The transaction valued the mining company’s metals division at US$ 26.0 billion
On Thursday (27th), Vale (VALE3) announced that it has signed a binding agreement with Manara Minerals and the American asset manager Engine No. 1 to sell a 13% stake in its basic metals unit (VBM) for the amount of US$ 3.4 billion. The full amount will be paid upfront upon completion of the transaction, subject to customary adjustments. Manara Minerals will hold 10% of Vale’s basic metals unit, while Engine No. 1 will have a 3% stake, as reported by the mining company.
Manara Minerals is a joint venture between the mining company Maโaden and the sovereign wealth fund of Saudi Arabia, PIF. This marks Saudi Arabia’s first investment in the mining sector and the largest investment ever made in Brazil. The operation was announced just before the arrival of a Saudi Arabian delegation to Brazil, comprising over 90 members, with the aim of strengthening trade relations between the two countries.

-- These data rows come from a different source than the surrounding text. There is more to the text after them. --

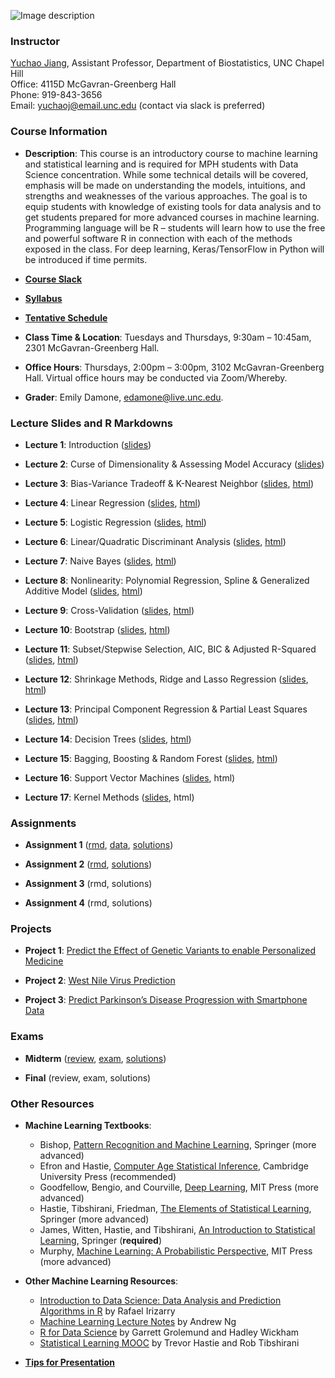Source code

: ![Image description](https://github.com/yuchaojiang/BIOS635/blob/master/Title.png)

### Instructor

[Yuchao Jiang](https://yuchaojiang.github.io/), Assistant Professor, Department of Biostatistics, UNC Chapel Hill<br /> 
Office: 4115D McGavran-Greenberg Hall<br /> 
Phone:  919-843-3656<br /> 
Email:  yuchaoj@email.unc.edu (contact via slack is preferred)

### Course Information

* **Description**: This course is an introductory course to machine learning and statistical learning and is required for MPH students with Data Science concentration. While some technical details will be covered, emphasis will be made on understanding the models, intuitions, and strengths and weaknesses of the various approaches. The goal is to equip students with knowledge of existing tools for data analysis and to get students prepared for more advanced courses in machine learning. Programming language will be R – students will learn how to use the free and powerful software R in connection with each of the methods exposed in the class. For deep learning, Keras/TensorFlow in Python will be introduced if time permits.

* **[Course Slack](https://bios635.slack.com)**

* **[Syllabus](https://www.dropbox.com/s/o7bu8kg1lcv74tc/BIOS%20635_Intro%20Machine%20Learning_Syllabus_v1.pdf?dl=0)**

* **[Tentative Schedule](https://www.dropbox.com/s/75e4jzkr52i2qa2/CourseSchedule.pdf?dl=0)**

* **Class Time & Location**: Tuesdays and Thursdays, 9:30am – 10:45am, 2301 McGavran-Greenberg Hall.

* **Office Hours**: Thursdays, 2:00pm – 3:00pm, 3102 McGavran-Greenberg Hall. Virtual office hours may be conducted via Zoom/Whereby.

* **Grader**: Emily Damone, edamone@live.unc.edu.

### Lecture Slides and R Markdowns

* **Lecture 1**: Introduction ([slides](https://www.dropbox.com/s/erbn3lwwlklwo1f/Lecture_1_Intro.pdf?dl=0))

* **Lecture 2**: Curse of Dimensionality & Assessing Model Accuracy ([slides](https://www.dropbox.com/s/xvfnghxxyvo29r9/Lecture_2_curse_of_dimensionality_model_assessment.pdf?dl=0))

* **Lecture 3**: Bias-Variance Tradeoff & K-Nearest Neighbor ([slides](https://www.dropbox.com/s/b18vww2jryeqzvd/Lecture_3_knn_bias_variance.pdf?dl=0), [html](https://www.dropbox.com/s/b2ief97dq8pgp6s/KNN.html?dl=0))

* **Lecture 4**: Linear Regression ([slides](https://www.dropbox.com/s/kvbxaxijkx6li39/Lecture_4_linear_regression.pdf?dl=0), [html](https://www.dropbox.com/s/r0qgml0d2ccs0kp/Linear_Regression.html?dl=0))

* **Lecture 5**: Logistic Regression ([slides](https://www.dropbox.com/s/03rlp16nxcla9dc/Lecture_5_logistic_regression.pdf?dl=0), [html](https://www.dropbox.com/s/y9dy3q0dk8fc4i6/Logistic_Regression.html?dl=0))

* **Lecture 6**: Linear/Quadratic Discriminant Analysis ([slides](https://www.dropbox.com/s/t5588cr489wbmna/Lecture_6_LDA_QDA.pdf?dl=0), [html](https://www.dropbox.com/s/23jhtilj995ncjt/Discriminant_Analysis.html?dl=0))

* **Lecture 7**: Naive Bayes ([slides](https://www.dropbox.com/s/xblwqsd2gx5m89u/Lecture_7_Naive_Bayes.pdf?dl=0), [html](https://www.dropbox.com/s/52a4kenmzb8q7p9/Discriminant_Analysis_Naive_Bayes.html?dl=0))

* **Lecture 8**: Nonlinearity: Polynomial Regression, Spline & Generalized Additive Model ([slides](https://www.dropbox.com/s/qv0agbhjwr7wjhk/Lecture_8_Nonlinearity_Polynomial_Splines.pdf?dl=0), [html](https://www.dropbox.com/s/p205xa6gf7ekzlq/Nonlinearity.html?dl=0))

* **Lecture 9**: Cross-Validation ([slides](https://www.dropbox.com/s/nqb8pn78g816gxz/Lecture_9_Cross_Validation.pdf?dl=0), [html](https://www.dropbox.com/s/19uka0k3esit5c5/Cross_Validation.html?dl=0))

* **Lecture 10**: Bootstrap ([slides](https://www.dropbox.com/s/qi3xfy7chz5ecyh/Lecture_10_Bootstrap.pdf?dl=0), [html](https://www.dropbox.com/s/az716rnneaqstww/Bootstrap.html?dl=0))

* **Lecture 11**: Subset/Stepwise Selection, AIC, BIC & Adjusted R-Squared ([slides](https://www.dropbox.com/s/7jl5b11froj32ub/Lecture_11_Foward_Backward_Stepwise_Selection.pdf?dl=0), [html](https://www.dropbox.com/s/hdjpsmske6xhh5o/Stepwise_Selection.html?dl=0))

* **Lecture 12**: Shrinkage Methods, Ridge and Lasso Regression ([slides](https://www.dropbox.com/s/6wvzif6js0m8mcg/Lecture_12_Ridge_Lasso_Regression.pdf?dl=0), [html](https://www.dropbox.com/s/cd38i8itm6fnt3x/Ridge_Lasso.html?dl=0))

* **Lecture 13**: Principal Component Regression & Partial Least Squares ([slides](https://www.dropbox.com/s/zcnzue0meya4n9l/Lecture_13_Principal_Component_Analysis_Regression.pdf?dl=0), [html](https://www.dropbox.com/s/z4omrh5fs8c7vnf/PCA_PCR.html?dl=0))

* **Lecture 14**: Decision Trees ([slides](https://www.dropbox.com/s/fq4a32v920e6804/Lecture_14_Decision_Trees.pdf?dl=0), [html](https://www.dropbox.com/s/h3m4n0gpv9yndhz/Decision_Trees.html?dl=0))

* **Lecture 15**: Bagging, Boosting & Random Forest ([slides](https://www.dropbox.com/s/6od0gshjxbzczpv/Lecture_15_Bagging_Boosting_Random_Forest.pdf?dl=0), [html](https://www.dropbox.com/s/t1ulv0fd7jayp1n/Bagging_Boosting_Random_Forest.html?dl=0))

* **Lecture 16**: Support Vector Machines ([slides](https://www.dropbox.com/s/7ei01e1v3nlhxie/Lecture_16_Support_Vector_Machines.pdf?dl=0), html)

* **Lecture 17**: Kernel Methods ([slides](https://www.dropbox.com/s/u9q6mo4gsrbwxq4/Lecture_17_Kernel_Methods.pdf?dl=0), html)

### Assignments

* **Assignment 1** ([rmd](https://www.dropbox.com/s/yd9w13iu2d7bzc6/Assignment1.rmd?dl=0), [data](https://www.dropbox.com/s/ql5chsraaa2nkwn/data.zip?dl=0), [solutions](https://www.dropbox.com/s/xxk5l3zq3q45kn2/Assignment1_Solutions.html?dl=0))

* **Assignment 2** ([rmd](https://www.dropbox.com/s/prgksbhtcgsad6w/Assignment2.rmd?dl=0), [solutions](https://www.dropbox.com/s/p90bfmna7k9giss/Assignment2_Solutions.html?dl=0))

* **Assignment 3** (rmd, solutions)

* **Assignment 4** (rmd, solutions)

### Projects

* **Project 1**: [Predict the Effect of Genetic Variants to enable Personalized Medicine](https://www.kaggle.com/c/msk-redefining-cancer-treatment/)

* **Project 2**: [West Nile Virus Prediction](https://www.kaggle.com/c/predict-west-nile-virus/)

* **Project 3**: [Predict Parkinson’s Disease Progression with Smartphone Data](https://www.kaggle.com/c/predicting-parkinson-s-disease-progression-with-smartphone-data)

### Exams

* **Midterm** ([review](https://www.dropbox.com/s/a6z8lbxn1ix52er/Midterm_Review.pdf?dl=0), [exam](https://www.dropbox.com/s/pywi8c8vluk20v0/midterm.pdf?dl=0), [solutions](https://www.dropbox.com/s/koaylbmicgozhqu/midterm_solutions.pdf?dl=0))

* **Final** (review, exam, solutions)

### Other Resources

* **Machine Learning Textbooks**:<br />
  * Bishop, [Pattern Recognition and Machine Learning](https://www.microsoft.com/en-us/research/uploads/prod/2006/01/Bishop-Pattern-Recognition-and-Machine-Learning-2006.pdf), Springer (more advanced)
  * Efron and Hastie, [Computer Age Statistical Inference](https://web.stanford.edu/~hastie/CASI/), Cambridge University Press (recommended)
  * Goodfellow, Bengio, and Courville, [Deep Learning](https://www.deeplearningbook.org/), MIT Press (more advanced)
  * Hastie, Tibshirani, Friedman, [The Elements of Statistical Learning](https://web.stanford.edu/~hastie/ElemStatLearn/), Springer (more advanced)
  * James, Witten, Hastie, and Tibshirani, [An Introduction to Statistical Learning](http://faculty.marshall.usc.edu/gareth-james/ISL/), Springer (**required**)
  * Murphy, [Machine Learning: A Probabilistic Perspective](https://www.cs.ubc.ca/~murphyk/MLbook/), MIT Press (more advanced)

* **Other Machine Learning Resources**:<br />
  * [Introduction to Data Science: Data Analysis and Prediction Algorithms in R](https://rafalab.github.io/dsbook/) by Rafael Irizarry
  * [Machine Learning Lecture Notes](http://cs229.stanford.edu/syllabus.html) by Andrew Ng
  * [R for Data Science](https://r4ds.had.co.nz/) by Garrett Grolemund and Hadley Wickham
  * [Statistical Learning MOOC](https://www.r-bloggers.com/in-depth-introduction-to-machine-learning-in-15-hours-of-expert-videos/) by Trevor Hastie and Rob Tibshirani

* **[Tips for Presentation](https://www.dropbox.com/s/k5ymqz8qflpeskl/Tips_for_presentations.pdf?dl=0)**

With this transaction, the Brazilian basic metals division has been valued at US$ 26.0 billion. According to Vale’s statement, the total value of the company “demonstrates the unique endowment of Vale’s Metals for Energy Transition business, one of the largest holders of reserves and resources in critical mineral jurisdictions such as Brazil, Canada, and Indonesia.”
The strategic partnership is expected to accelerate the growth of VBM, supporting the global energy transition. Last year, Vale hired consultants to evaluate options for the business amid increasing demand for metals such as copper and nickel, which are essential for the global shift towards cleaner energy sources.
The company’s expectation is that VBM will invest between US$ 25 billion to US$ 30 billion over the next decade in strategic mineral projects. With these investments, the plan is to increase copper production from around 350,000 tons/year to 900,000 tons/year and nickel production from about 175,000 tons/year to over 300,000 tons/year.
Vale’s CEO, Eduardo Bartolomeo, stated, “We consider these strategic investments as an important milestone in our journey to accelerate the growth of our Metals for Energy Transition business platform, creating significant long-term value for all our stakeholders. With our high-quality portfolio, we are uniquely positioned to meet the growing demand for green metals essential for the global energy transition while remaining committed to robust socio-environmental practices and sustainable mining.”
The transaction is expected to close in the first quarter of 2024, subject to relevant regulatory approvals.